## Task details:
The lines to reproduce from the material below are those from the one containing "none; stroke-linecap: round;" through the one containing "#933432; stroke: #f4edd8;", both included; write them out exactly and add nothing.

━━━━━━━━━━

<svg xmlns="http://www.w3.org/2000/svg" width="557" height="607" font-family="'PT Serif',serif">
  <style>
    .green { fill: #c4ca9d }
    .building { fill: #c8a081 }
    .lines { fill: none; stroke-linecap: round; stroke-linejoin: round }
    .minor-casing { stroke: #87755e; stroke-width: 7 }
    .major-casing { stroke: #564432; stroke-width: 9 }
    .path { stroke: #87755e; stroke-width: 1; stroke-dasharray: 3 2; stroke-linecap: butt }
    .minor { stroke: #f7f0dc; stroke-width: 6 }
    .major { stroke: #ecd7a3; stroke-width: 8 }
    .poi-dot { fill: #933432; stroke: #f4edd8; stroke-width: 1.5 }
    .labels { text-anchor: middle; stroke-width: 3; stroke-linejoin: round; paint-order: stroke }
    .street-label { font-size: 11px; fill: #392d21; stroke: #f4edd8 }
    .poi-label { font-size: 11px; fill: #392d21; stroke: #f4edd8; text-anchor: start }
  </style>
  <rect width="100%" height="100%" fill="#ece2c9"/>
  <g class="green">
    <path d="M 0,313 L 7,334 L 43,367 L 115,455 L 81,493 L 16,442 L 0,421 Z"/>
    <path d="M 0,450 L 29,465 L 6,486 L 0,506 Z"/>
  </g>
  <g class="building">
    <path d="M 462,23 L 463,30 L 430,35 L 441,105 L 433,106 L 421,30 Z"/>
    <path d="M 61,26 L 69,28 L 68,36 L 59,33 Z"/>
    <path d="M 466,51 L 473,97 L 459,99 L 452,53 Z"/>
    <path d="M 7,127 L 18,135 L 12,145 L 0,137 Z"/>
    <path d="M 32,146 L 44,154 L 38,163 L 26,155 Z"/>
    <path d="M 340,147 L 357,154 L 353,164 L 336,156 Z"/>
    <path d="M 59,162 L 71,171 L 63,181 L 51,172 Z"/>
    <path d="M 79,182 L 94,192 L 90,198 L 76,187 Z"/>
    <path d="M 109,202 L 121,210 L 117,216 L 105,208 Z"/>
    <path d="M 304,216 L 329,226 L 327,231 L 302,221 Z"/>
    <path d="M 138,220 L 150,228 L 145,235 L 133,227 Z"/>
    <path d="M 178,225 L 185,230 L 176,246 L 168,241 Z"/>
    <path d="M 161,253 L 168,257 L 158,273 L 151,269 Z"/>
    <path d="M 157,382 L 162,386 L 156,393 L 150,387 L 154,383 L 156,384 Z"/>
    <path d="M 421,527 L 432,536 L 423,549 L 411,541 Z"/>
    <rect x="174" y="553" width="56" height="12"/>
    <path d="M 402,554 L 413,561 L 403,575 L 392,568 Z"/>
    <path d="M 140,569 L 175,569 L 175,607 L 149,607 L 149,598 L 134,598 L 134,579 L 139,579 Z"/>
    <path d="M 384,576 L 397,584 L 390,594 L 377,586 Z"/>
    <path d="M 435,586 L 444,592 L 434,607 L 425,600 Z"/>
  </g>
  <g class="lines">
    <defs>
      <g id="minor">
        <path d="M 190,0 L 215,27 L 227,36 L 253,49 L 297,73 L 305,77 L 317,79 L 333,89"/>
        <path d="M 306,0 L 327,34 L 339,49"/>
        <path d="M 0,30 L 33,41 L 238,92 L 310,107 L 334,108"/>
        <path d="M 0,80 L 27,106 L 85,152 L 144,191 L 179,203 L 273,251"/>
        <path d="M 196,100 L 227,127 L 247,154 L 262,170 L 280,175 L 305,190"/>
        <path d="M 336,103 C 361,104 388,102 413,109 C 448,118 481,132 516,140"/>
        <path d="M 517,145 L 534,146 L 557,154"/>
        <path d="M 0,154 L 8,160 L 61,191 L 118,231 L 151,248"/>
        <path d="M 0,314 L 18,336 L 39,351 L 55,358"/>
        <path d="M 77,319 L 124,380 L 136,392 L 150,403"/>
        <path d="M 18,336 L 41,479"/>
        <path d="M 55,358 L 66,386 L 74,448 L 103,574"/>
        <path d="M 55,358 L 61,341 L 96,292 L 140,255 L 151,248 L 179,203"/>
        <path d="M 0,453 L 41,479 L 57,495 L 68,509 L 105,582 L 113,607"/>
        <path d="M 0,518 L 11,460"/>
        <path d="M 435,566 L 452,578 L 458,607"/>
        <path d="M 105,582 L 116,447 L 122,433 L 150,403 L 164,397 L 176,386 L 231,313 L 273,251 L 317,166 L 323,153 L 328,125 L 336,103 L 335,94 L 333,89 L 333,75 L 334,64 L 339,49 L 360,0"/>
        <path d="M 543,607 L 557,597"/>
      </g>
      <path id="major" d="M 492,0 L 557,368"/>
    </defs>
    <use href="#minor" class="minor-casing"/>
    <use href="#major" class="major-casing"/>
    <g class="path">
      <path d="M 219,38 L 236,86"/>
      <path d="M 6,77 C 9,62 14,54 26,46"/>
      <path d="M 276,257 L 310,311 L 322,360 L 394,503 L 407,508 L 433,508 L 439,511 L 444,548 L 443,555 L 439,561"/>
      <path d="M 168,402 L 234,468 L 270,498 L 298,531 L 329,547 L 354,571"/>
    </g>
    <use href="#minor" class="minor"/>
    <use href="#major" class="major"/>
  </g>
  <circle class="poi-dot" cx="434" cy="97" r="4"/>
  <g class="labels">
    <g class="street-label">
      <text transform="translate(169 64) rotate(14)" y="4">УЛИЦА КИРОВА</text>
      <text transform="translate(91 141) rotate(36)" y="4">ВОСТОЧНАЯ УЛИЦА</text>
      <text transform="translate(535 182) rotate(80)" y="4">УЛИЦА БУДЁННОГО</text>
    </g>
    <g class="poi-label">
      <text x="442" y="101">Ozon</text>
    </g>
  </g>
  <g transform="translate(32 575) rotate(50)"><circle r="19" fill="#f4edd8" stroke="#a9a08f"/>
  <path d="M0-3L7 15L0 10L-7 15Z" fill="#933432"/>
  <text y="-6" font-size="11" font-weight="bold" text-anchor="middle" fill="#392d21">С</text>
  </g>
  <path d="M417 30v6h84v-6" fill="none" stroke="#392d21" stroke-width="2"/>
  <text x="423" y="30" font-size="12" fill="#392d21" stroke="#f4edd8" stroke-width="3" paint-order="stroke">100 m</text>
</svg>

━━━━━━━━━━

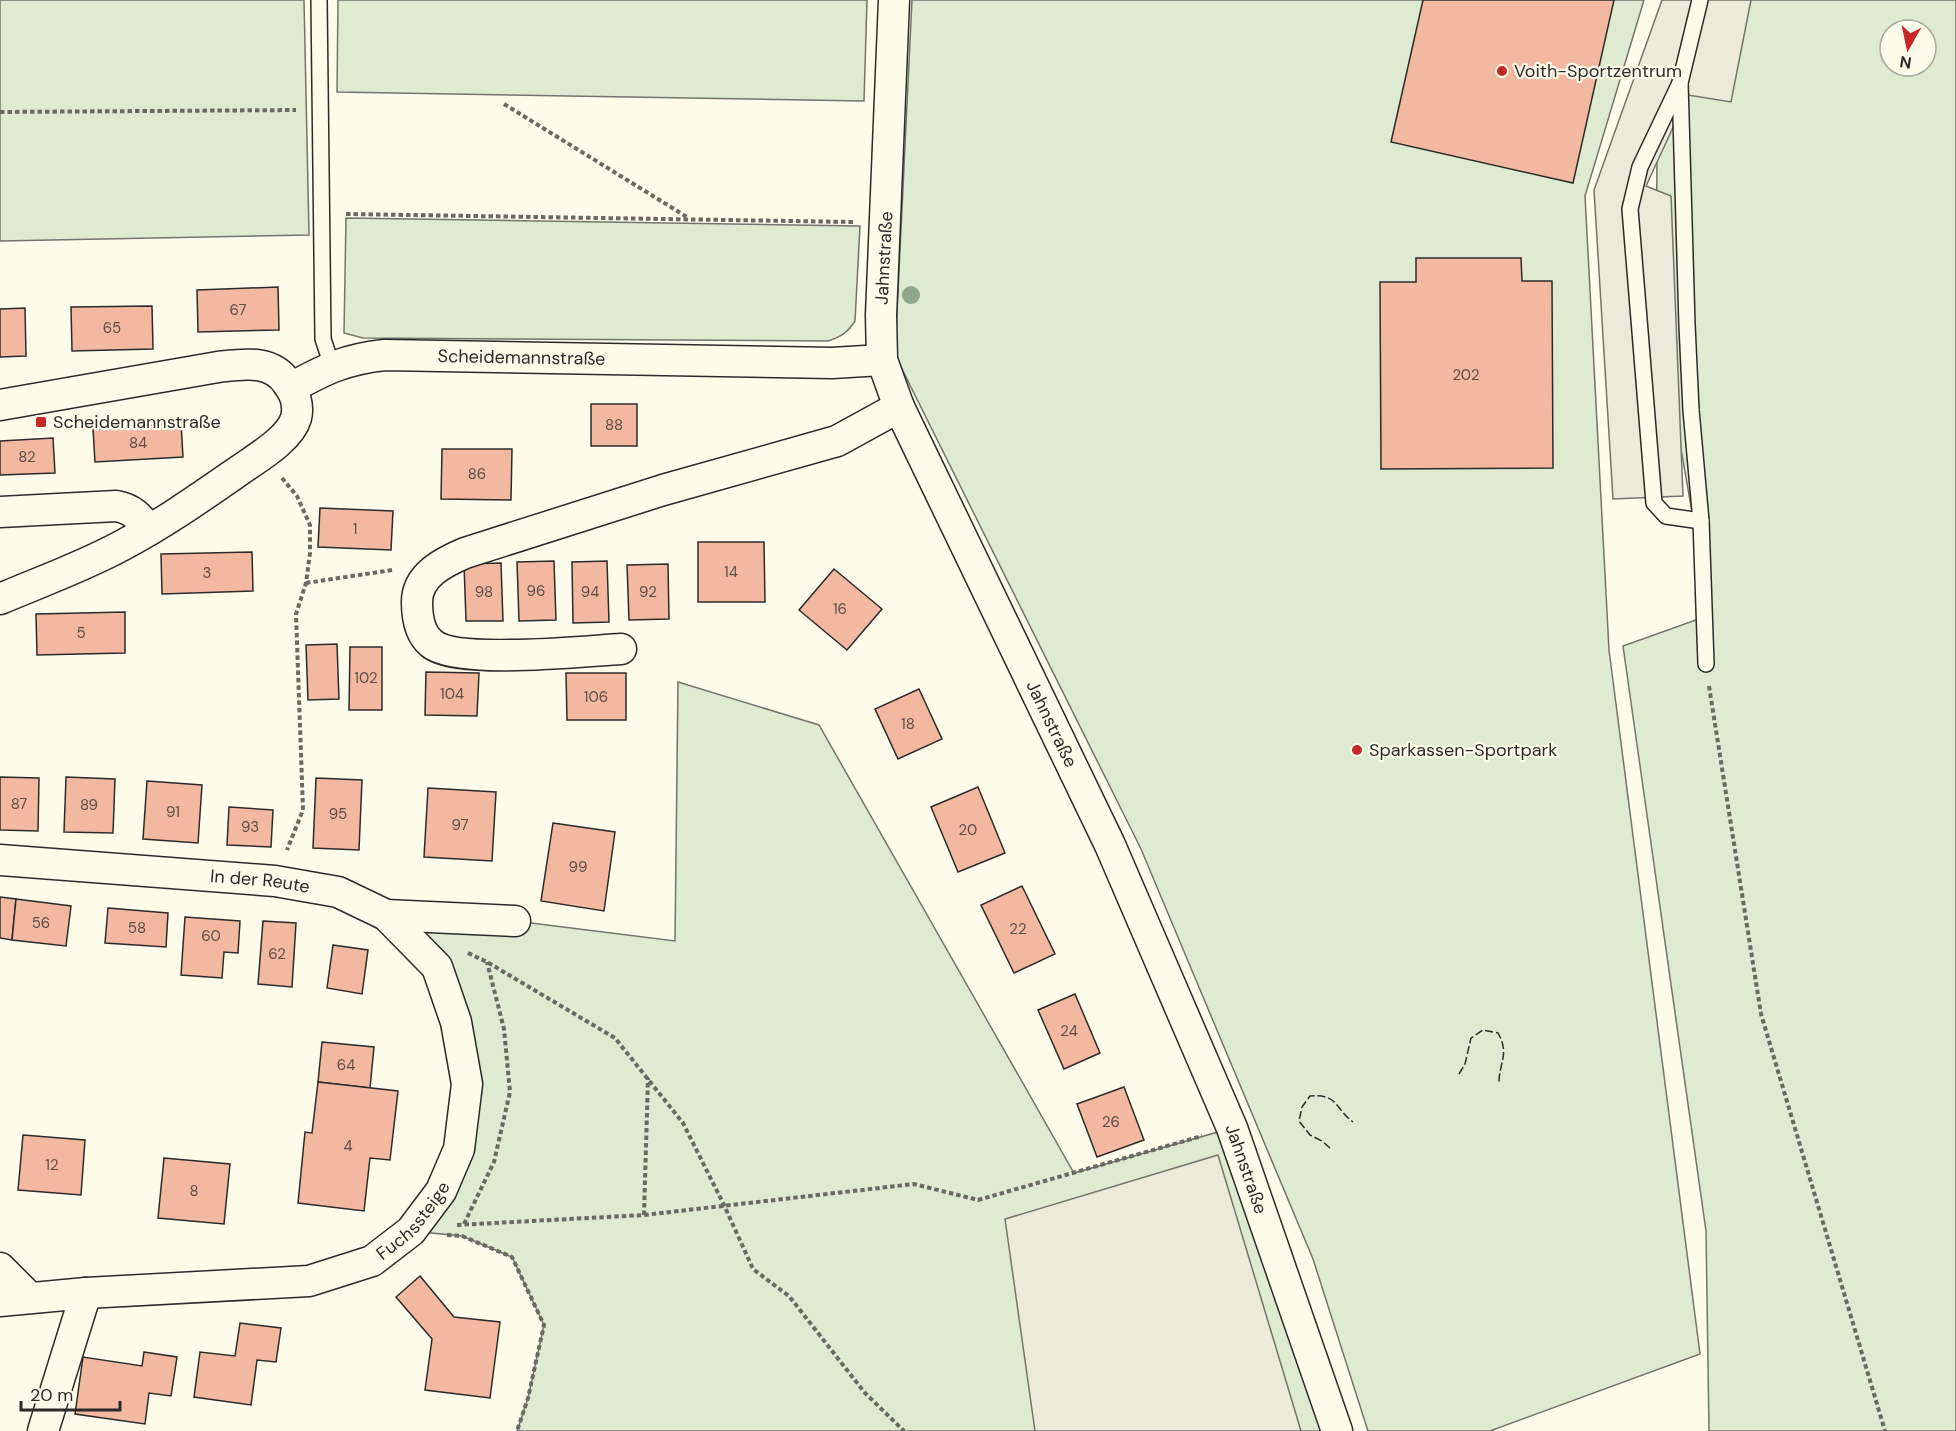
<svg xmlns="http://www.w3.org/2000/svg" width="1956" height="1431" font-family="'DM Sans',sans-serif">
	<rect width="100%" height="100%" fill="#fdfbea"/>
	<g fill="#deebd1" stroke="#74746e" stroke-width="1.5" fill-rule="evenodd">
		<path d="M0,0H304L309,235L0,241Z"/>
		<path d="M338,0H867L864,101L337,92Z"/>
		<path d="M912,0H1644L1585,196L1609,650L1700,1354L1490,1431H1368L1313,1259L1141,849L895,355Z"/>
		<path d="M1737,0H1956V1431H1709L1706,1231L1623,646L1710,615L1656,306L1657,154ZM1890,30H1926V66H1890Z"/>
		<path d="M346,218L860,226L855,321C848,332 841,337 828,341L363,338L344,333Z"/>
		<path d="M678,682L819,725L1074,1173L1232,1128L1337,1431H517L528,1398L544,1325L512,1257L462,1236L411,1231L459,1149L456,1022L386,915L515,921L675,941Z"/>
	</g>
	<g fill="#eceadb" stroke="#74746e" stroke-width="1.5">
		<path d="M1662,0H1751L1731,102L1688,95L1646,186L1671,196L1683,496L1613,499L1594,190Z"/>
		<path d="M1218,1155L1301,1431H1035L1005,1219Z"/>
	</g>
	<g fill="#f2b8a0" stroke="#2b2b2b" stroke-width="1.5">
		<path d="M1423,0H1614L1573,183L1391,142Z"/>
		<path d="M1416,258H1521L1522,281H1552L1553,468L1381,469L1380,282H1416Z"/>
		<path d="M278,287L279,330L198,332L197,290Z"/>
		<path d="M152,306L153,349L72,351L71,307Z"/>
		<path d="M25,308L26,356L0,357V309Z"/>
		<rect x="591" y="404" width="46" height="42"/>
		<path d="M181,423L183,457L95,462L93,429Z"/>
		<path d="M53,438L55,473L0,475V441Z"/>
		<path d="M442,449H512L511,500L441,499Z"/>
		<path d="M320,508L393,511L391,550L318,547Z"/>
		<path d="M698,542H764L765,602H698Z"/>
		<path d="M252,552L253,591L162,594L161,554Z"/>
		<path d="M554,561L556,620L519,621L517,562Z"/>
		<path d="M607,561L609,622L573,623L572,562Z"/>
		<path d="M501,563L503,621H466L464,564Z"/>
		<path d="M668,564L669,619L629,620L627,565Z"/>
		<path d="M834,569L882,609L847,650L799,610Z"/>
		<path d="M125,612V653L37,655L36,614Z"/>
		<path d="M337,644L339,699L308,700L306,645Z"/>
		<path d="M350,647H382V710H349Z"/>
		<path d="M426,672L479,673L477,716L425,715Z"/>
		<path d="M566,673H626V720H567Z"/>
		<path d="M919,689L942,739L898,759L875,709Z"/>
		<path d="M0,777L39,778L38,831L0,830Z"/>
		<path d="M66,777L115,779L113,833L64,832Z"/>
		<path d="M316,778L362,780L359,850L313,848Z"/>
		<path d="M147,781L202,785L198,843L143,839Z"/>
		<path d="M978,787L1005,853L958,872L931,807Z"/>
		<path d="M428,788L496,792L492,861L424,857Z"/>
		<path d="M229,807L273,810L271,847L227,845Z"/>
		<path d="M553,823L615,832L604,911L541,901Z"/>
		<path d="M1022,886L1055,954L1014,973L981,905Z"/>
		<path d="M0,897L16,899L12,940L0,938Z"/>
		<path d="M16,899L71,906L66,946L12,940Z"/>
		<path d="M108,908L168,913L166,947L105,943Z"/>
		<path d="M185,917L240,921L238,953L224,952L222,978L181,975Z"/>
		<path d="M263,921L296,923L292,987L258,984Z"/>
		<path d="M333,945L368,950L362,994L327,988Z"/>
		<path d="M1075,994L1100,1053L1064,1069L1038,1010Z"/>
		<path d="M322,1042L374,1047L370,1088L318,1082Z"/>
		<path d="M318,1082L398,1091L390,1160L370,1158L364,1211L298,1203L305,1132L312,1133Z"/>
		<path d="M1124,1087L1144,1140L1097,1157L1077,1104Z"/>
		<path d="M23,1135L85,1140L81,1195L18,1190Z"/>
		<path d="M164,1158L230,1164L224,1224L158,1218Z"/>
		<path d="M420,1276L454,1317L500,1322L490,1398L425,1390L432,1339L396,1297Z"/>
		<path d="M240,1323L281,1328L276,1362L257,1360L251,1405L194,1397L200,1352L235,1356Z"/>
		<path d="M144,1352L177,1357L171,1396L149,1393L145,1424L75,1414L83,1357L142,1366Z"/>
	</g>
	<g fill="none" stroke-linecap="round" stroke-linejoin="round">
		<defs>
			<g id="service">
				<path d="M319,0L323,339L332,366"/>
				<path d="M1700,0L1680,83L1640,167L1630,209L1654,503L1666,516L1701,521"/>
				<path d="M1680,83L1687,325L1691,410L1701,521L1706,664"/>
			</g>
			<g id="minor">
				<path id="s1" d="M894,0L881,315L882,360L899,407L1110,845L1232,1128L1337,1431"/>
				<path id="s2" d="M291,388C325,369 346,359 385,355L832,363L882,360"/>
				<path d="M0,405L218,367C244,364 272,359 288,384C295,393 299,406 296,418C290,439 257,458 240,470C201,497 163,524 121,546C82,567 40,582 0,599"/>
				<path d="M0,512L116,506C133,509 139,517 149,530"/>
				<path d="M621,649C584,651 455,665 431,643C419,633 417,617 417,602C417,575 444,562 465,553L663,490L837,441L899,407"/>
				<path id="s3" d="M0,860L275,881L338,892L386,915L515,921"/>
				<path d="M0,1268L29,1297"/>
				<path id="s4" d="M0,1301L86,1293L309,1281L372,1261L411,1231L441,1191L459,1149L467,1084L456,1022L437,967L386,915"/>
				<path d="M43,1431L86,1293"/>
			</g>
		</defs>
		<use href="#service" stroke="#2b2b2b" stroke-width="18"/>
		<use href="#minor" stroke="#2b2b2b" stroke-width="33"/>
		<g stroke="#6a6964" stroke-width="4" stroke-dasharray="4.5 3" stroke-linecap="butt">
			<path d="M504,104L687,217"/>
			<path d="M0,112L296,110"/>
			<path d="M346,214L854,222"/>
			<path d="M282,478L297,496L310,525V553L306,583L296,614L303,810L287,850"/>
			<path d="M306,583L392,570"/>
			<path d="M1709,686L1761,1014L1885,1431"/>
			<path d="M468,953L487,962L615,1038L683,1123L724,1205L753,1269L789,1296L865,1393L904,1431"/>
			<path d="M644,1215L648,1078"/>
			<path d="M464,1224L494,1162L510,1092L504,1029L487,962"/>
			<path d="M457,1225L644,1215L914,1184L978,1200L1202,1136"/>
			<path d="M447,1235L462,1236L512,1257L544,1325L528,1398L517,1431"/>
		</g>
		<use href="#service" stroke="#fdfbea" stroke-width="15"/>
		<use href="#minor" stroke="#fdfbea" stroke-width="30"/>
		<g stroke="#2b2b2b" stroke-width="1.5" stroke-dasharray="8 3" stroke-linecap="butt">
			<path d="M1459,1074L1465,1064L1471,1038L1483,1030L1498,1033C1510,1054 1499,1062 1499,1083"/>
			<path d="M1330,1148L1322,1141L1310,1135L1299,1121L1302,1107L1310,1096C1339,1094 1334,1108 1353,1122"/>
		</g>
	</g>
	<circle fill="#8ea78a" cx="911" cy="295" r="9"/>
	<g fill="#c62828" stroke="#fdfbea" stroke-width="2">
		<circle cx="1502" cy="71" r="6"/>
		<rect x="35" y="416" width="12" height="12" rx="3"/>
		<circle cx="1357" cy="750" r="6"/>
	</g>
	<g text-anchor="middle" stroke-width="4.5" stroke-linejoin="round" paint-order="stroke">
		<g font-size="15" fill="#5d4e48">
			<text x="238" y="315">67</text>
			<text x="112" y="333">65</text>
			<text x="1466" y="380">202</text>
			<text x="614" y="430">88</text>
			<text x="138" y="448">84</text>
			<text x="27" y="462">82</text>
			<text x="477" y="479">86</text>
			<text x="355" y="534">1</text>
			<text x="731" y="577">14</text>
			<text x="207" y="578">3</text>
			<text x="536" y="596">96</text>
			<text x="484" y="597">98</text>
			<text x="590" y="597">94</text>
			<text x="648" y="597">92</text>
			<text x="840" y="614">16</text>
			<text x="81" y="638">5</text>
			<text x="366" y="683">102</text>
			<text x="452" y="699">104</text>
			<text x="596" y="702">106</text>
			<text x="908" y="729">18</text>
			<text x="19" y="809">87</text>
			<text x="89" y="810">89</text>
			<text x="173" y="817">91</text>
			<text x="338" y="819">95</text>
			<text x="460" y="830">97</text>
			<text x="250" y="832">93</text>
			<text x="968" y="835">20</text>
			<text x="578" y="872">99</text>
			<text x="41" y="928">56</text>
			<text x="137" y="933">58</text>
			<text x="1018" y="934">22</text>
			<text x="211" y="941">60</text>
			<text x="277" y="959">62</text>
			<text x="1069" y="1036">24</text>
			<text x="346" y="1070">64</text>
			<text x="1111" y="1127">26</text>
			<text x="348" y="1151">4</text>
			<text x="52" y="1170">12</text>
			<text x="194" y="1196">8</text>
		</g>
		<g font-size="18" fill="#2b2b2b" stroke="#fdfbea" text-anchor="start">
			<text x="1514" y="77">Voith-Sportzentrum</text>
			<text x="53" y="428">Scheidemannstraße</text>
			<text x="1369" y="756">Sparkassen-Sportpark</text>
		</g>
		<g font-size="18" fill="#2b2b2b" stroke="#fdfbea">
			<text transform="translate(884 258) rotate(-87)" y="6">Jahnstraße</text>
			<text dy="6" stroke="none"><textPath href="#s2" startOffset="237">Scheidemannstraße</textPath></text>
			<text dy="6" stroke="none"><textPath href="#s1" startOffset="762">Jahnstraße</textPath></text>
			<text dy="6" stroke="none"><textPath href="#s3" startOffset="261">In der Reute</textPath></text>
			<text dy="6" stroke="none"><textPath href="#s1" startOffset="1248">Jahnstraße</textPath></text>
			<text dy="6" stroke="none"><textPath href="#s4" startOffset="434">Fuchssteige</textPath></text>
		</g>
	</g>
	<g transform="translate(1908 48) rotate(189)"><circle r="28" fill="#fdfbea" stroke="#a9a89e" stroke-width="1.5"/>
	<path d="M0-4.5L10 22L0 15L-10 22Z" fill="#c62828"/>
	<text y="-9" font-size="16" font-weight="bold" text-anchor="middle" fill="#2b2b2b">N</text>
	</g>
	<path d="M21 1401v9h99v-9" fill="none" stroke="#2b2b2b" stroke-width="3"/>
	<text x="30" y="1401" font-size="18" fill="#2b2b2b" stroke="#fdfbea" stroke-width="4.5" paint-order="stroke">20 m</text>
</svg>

━━━━━━━━━━

## Exercise result:
    .lines { fill: none; stroke-linecap: round; stroke-linejoin: round }
    .minor-casing { stroke: #87755e; stroke-width: 7 }
    .major-casing { stroke: #564432; stroke-width: 9 }
    .path { stroke: #87755e; stroke-width: 1; stroke-dasharray: 3 2; stroke-linecap: butt }
    .minor { stroke: #f7f0dc; stroke-width: 6 }
    .major { stroke: #ecd7a3; stroke-width: 8 }
    .poi-dot { fill: #933432; stroke: #f4edd8; stroke-width: 1.5 }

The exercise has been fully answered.